Na velhice, Violet insinuava que era filha de Eduardo VII. Holroyd mostra que isso era mentira. Se sua mãe teve uma filha com o rei, ela foi sua irmã, Sonia, que vem a ser bisavó de Camila, atual mulher do príncipe Charles, tataraneto de Eduardo VII.
n “A book of secrets” está na Amazon por US$ 9,99.
Lema para a fila
A doutora Dilma mudou o título do hospital Instituto Nacional de Câncer, acrescentando-lhe o nome do vice-presidente José Alencar.
Ideia pior seria difícil. Se Alencar fosse um cliente do SUS e recorresse à fila do INCA, esperaria algo como dois meses para a primeira operação e faria uma série de quimioterapia. Dificilmente faria a segunda cirurgia (fez dezessete, uma das quais com 17 horas de duração). Também não receberia as drogas que recebeu, nem conseguiria cerca de vinte internações.

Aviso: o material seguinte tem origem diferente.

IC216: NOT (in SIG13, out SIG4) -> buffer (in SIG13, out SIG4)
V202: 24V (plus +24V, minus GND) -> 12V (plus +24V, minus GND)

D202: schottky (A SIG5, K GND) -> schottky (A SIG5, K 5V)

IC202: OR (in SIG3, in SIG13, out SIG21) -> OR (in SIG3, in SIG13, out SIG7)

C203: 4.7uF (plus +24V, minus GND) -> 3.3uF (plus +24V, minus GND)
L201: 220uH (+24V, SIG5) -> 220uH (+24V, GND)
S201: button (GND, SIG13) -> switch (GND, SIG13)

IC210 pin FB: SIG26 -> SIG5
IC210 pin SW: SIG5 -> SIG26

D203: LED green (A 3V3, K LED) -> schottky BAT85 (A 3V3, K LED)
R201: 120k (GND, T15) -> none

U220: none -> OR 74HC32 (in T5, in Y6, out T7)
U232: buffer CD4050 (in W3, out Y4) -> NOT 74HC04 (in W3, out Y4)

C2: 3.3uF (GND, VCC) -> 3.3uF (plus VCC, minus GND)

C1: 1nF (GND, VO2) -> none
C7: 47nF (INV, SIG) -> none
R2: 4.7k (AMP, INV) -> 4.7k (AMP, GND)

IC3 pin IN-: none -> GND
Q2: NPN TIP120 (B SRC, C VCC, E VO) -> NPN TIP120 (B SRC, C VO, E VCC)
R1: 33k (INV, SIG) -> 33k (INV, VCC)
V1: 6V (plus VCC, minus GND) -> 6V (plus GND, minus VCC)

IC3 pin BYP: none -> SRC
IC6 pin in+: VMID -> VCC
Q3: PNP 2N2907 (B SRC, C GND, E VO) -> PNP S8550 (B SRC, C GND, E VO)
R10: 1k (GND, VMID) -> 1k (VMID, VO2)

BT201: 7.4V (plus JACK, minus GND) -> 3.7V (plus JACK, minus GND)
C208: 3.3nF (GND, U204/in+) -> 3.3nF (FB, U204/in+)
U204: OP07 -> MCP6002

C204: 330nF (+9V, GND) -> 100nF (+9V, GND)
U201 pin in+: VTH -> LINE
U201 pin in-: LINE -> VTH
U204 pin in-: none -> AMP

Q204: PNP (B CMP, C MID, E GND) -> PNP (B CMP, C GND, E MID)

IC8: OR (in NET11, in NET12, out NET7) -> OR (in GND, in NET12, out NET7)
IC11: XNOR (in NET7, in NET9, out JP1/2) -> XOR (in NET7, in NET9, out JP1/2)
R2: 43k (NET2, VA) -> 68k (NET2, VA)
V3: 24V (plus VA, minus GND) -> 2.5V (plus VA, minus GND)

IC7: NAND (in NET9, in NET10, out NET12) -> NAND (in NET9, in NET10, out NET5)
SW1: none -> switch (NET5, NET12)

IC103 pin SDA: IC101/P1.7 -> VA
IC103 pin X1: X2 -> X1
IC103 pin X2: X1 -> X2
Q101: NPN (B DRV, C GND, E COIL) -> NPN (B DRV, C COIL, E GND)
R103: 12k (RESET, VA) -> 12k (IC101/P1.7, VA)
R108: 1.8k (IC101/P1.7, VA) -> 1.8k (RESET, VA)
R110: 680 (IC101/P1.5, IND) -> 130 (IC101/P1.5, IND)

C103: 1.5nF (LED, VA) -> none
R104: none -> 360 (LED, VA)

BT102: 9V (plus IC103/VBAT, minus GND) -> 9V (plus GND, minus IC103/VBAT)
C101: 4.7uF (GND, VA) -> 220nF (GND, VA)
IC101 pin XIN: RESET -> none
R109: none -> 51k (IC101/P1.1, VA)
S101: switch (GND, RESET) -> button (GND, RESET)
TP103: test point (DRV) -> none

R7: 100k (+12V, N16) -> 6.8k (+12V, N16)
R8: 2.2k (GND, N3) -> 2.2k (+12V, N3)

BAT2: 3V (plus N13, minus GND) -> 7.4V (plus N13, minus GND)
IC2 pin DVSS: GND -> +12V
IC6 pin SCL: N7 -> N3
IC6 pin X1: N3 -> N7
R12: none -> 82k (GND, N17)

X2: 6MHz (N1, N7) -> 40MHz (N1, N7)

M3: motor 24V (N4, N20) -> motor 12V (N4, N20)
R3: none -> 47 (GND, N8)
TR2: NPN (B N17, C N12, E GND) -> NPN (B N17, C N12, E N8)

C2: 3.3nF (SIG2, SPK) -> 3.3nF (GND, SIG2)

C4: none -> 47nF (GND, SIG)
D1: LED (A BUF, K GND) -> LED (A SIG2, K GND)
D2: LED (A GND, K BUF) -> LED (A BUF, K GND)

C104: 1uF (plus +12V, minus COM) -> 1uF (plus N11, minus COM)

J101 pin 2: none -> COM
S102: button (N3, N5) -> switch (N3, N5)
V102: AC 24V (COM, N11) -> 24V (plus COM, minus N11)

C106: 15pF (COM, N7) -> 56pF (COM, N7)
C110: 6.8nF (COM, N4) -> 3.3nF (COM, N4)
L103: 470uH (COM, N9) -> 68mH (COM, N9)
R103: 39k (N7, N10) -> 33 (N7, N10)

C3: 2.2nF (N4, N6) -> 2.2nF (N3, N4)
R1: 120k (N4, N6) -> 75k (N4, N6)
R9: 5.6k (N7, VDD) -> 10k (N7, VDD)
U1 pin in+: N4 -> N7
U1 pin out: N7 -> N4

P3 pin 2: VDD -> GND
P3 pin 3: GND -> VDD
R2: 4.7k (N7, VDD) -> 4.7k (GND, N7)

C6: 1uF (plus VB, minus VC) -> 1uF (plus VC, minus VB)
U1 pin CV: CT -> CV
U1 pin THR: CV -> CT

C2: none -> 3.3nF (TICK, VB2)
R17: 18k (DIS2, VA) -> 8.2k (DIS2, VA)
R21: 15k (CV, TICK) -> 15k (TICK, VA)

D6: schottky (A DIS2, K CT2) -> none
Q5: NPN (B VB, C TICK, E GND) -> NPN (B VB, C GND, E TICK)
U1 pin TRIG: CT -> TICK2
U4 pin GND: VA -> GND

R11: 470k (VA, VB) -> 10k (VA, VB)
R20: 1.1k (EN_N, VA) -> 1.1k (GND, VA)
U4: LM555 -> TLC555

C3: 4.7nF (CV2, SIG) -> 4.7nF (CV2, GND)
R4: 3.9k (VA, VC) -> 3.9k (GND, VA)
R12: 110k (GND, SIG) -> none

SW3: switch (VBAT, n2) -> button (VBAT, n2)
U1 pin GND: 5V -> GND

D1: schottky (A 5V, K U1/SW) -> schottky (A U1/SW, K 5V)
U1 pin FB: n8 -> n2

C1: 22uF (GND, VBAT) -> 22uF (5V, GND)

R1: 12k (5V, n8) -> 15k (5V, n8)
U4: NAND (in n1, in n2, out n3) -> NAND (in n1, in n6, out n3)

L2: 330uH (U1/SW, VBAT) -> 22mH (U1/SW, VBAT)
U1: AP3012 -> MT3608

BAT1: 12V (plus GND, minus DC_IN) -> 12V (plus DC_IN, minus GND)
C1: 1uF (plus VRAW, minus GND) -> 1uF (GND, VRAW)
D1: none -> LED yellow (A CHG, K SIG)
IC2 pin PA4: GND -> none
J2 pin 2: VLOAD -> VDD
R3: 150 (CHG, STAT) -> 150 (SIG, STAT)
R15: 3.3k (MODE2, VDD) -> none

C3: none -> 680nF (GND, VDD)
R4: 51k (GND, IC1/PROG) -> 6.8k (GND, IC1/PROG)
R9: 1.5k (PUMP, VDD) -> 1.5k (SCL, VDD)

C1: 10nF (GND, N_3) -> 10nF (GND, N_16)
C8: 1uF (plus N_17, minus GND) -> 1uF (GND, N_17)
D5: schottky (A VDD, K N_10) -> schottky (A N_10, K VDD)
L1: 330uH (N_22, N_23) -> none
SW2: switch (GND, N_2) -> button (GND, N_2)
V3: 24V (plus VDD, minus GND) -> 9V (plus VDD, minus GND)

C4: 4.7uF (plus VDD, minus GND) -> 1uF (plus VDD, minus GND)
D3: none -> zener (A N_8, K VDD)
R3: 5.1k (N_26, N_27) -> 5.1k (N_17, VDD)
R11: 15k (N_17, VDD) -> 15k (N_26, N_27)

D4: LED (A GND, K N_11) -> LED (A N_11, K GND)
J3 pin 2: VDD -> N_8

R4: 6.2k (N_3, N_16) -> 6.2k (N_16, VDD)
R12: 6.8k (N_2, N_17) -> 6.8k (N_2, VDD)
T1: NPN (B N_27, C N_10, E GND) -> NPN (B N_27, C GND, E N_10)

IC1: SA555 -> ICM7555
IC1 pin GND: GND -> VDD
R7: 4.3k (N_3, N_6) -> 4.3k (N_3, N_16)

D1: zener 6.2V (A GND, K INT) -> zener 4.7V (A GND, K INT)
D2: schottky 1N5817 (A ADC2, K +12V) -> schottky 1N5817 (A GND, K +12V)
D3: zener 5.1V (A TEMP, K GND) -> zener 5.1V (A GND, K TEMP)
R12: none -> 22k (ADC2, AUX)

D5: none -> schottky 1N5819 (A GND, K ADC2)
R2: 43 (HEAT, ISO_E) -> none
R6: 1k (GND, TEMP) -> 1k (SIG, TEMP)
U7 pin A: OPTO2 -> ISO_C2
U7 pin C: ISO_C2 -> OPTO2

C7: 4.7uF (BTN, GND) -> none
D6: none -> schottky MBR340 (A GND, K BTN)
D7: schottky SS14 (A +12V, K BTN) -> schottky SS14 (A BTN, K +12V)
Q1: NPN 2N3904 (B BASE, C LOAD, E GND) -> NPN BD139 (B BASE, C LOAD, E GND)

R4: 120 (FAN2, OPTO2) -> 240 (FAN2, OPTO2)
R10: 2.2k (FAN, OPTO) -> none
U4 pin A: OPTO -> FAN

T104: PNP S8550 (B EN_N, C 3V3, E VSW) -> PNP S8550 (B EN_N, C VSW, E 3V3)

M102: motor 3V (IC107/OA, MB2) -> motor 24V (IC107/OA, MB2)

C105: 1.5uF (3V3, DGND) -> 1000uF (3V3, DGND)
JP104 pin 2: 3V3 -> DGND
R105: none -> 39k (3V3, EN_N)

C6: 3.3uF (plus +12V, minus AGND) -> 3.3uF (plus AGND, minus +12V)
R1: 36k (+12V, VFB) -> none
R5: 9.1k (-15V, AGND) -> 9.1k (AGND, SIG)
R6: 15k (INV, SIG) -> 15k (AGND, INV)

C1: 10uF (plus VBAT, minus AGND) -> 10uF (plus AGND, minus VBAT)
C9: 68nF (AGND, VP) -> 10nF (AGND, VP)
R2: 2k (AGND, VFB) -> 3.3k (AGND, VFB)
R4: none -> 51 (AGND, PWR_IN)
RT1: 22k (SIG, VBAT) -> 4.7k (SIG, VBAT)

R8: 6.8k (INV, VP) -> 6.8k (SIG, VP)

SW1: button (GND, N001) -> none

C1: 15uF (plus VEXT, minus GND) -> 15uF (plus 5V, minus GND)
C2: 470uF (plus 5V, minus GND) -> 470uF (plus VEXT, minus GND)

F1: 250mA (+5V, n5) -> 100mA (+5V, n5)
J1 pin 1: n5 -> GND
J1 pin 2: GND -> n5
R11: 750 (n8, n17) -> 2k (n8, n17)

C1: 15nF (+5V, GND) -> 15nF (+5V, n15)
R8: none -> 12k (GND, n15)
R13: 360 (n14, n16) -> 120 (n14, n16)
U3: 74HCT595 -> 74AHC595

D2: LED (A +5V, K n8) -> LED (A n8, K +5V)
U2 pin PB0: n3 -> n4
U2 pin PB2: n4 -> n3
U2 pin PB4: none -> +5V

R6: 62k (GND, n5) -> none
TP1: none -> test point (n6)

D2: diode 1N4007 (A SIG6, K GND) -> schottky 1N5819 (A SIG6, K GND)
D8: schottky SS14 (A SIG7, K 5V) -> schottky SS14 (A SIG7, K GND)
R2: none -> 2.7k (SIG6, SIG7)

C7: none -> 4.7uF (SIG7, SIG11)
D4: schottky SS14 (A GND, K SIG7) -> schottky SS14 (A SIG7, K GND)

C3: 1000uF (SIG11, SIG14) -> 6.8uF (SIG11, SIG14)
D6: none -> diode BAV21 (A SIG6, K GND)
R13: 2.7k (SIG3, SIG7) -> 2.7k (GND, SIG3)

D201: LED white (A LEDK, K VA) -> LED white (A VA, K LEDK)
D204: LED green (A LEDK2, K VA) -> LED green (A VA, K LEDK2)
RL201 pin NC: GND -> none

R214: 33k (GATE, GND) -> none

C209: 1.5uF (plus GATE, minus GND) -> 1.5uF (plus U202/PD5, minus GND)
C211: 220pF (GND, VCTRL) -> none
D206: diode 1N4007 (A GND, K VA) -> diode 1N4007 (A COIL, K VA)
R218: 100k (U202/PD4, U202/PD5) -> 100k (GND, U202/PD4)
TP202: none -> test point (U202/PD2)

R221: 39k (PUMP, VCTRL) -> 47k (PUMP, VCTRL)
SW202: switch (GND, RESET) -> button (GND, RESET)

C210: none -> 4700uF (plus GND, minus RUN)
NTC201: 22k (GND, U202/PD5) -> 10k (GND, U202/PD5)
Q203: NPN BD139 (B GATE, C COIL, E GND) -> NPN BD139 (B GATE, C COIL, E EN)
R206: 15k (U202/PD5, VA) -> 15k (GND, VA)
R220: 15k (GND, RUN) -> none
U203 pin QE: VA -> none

José Alencar, como a própria Dilma Rousseff, só recebeu o atendimento que teve porque foi para o Hospital Sírio Libanês, da rede privada. Ambos são exemplos do contrário do que a homenagem pretende.
Restará ao pessoal que ficará na fila do “José Alencar” apenas uma piada: “Se nós pudéssemos, faríamos como ele, iríamos para o Sírio.”
Boa chance
Compro apartamento de dois quartos e sala, perto do mar. Preço: 15 mil dólares.
O interessado não é doido, está oferecendo o negócio em Havana. (No Rio, com esse dinheiro compra-se uma casa no Complexo do Alemão.)
Raul Castro começou, a sério, a mudança da economia cubana anunciando uma liberação parcial e restritiva do mercado imobiliário. Por enquanto, a propriedade só vale para cubanos e ainda não se conhecem as limitações que serão impostas àqueles que têm parentes nos Estados Unidos. Pelo sim, pelo não, já apareceu um sítio de classificados na internet. Chama-se revolico.com.
Eremildo, o idiota
Por idiota, Eremildo não é convidado para nada, nem para casamento em Capri.
O cretino exultou ao saber que o presidente da Comissão de Ética da Ordem dos Advogados de São Paulo considerou lisa e louvável a iniciativa dos escritórios de advocacia que patrocinaram um torneio de golfe do qual participaram juízes e promotores.
A Viúva na Líbia
A diplomacia das empreiteiras atolou na Líbia. Atraídas pelo projeto megalomodernizador de Muamar Kadafi, a Odebrecht, a Andrade Gutierrez e a Queiroz Galvão conseguiram contratos bilionários de obras.
O “amigo e irmão” Kadafi, cujo filho passeou pelo Brasil em 2010, não está pagando suas contas. Pelo andar da carruagem, a Viúva será convidada a cobrir um risco que as empreiteiras compraram.
Duas contas
A doutora Dilma precisa chamar para um almoço o doutor Mauricio Ceschin, diretor da Agência Nacional de Saúde Suplementar, e o governador de São Paulo, Geraldo Alckmin.
No segundo semestre do ano passado, Ceschin conseguiu receber R$ 14 milhões dos planos de saúde, cobrando-lhes o que devem ao SUS pelo atendimento aos seus clientes. Ele desdenha a relevância desse mecanismo, dizendo que, no máximo, renderia R$ 100 milhões anuais.
Alckmin quer privatizar 25% dos serviços de 52 unidades entregues a organizações sociais no estado de São Paulo e seu governo sustenta que, com isso, a Viúva poderá recuperar R$ 468 milhões só em São Paulo.
Qual das duas contas está certa? É o ressarcimento da ANS que não funciona ou Alckmin está prometendo outra coisa?